UN bids farewell to landmark E Timor mission

UN bids farewell to landmark E Timor mission

DILI - Agence France-Presse
UN bids farewell to landmark E Timor mission

Australian troops accompany UN officials leaving East Timor in Dili. AFP photo

The U.N. ended its peacekeeping mission in East Timor yesterday after 13 years in Asia’s youngest nation following a bloody transition to independence as the country faces the challenge of tackling rampant poverty.

U.N. forces first entered the territory around the vote for independence from Indonesia in 1999 that gave way to political unrest and bloodshed, and around 1,500 peacekeepers were based there since. The final batch of troops and logistics staff left in the morning as the mission prepared to take down its flag, departing from a country struggling with widespread malnutrition and maternal mortality rates among the world’s worst.

Calm has been restored to the half-island nation of 1.1 million, and leaders said they were excited about their nation’s new direction despite the many problems that lie ahead for the fragile democracy, officially called Timor-Leste.

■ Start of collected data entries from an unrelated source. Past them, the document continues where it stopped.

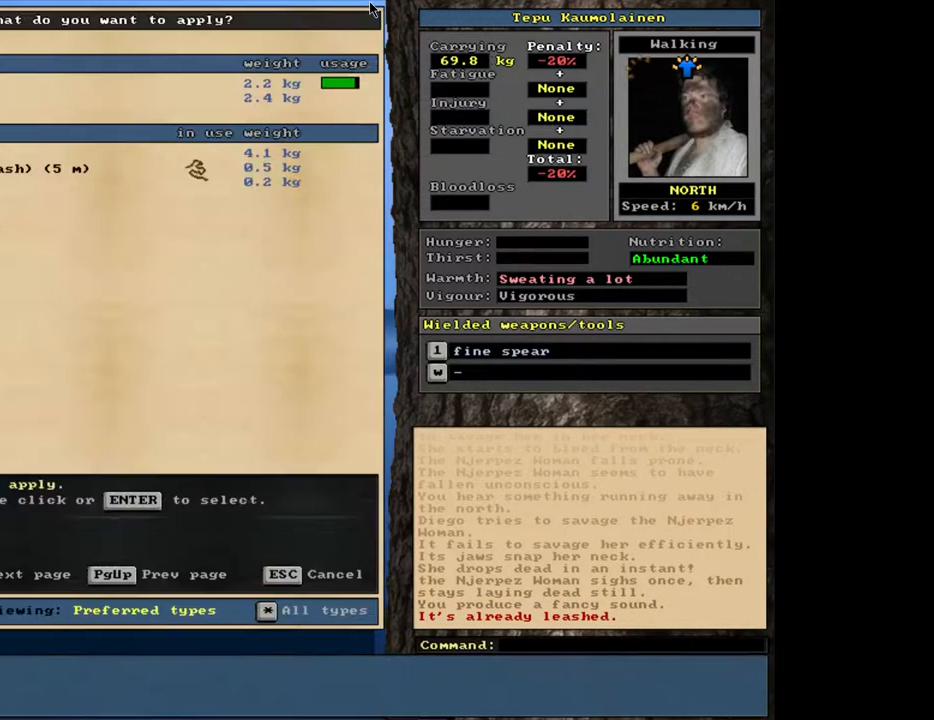
{"keys": [], "mouse": [], "events": [[300, "num2", "down"], [367, "num2", "up"]]}
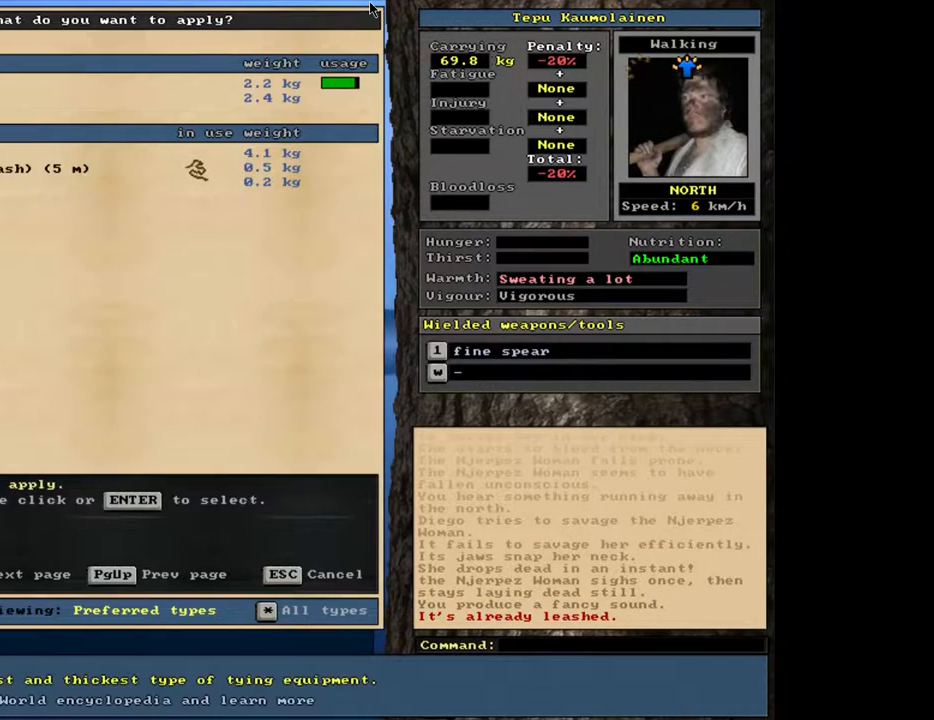
{"keys": [], "mouse": [], "events": [[133, "num2", "down"], [217, "num2", "up"]]}
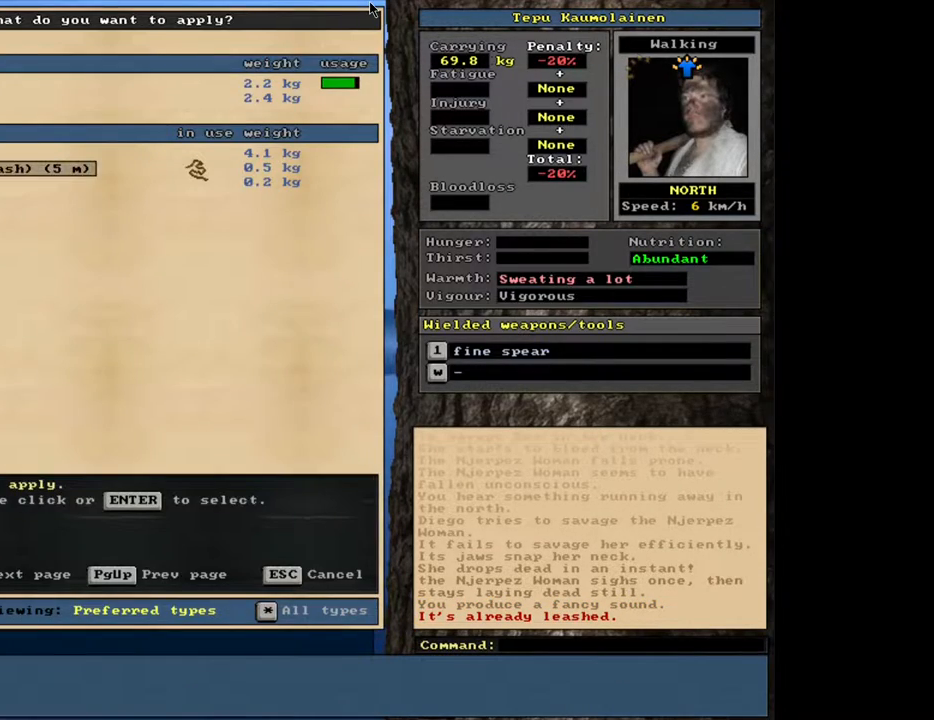
{"keys": [], "mouse": [], "events": [[33, "num8", "down"], [100, "num8", "up"]]}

“In the end we have to say goodbye to the U.N. with... high appreciation for what they have been doing in Timor-Leste,” Deputy Prime Minister Fernando La Sama de Araujo told Agence France-Presse at end-of-year festivities outside the government palace Dec. 30 night.

The government plans to fuel development from the country’s significant but depleting offshore oil and gas reserves that critics say benefit urban Timorese more than the regional poor. The U.N.-administered referendum in 1999 ended Indonesia’s brutal 24-year occupation, in which around 183,000 people, then a quarter of the population, died from fighting, starvation or disease. The global body oversaw East Timor until 2002, when an independent government took over.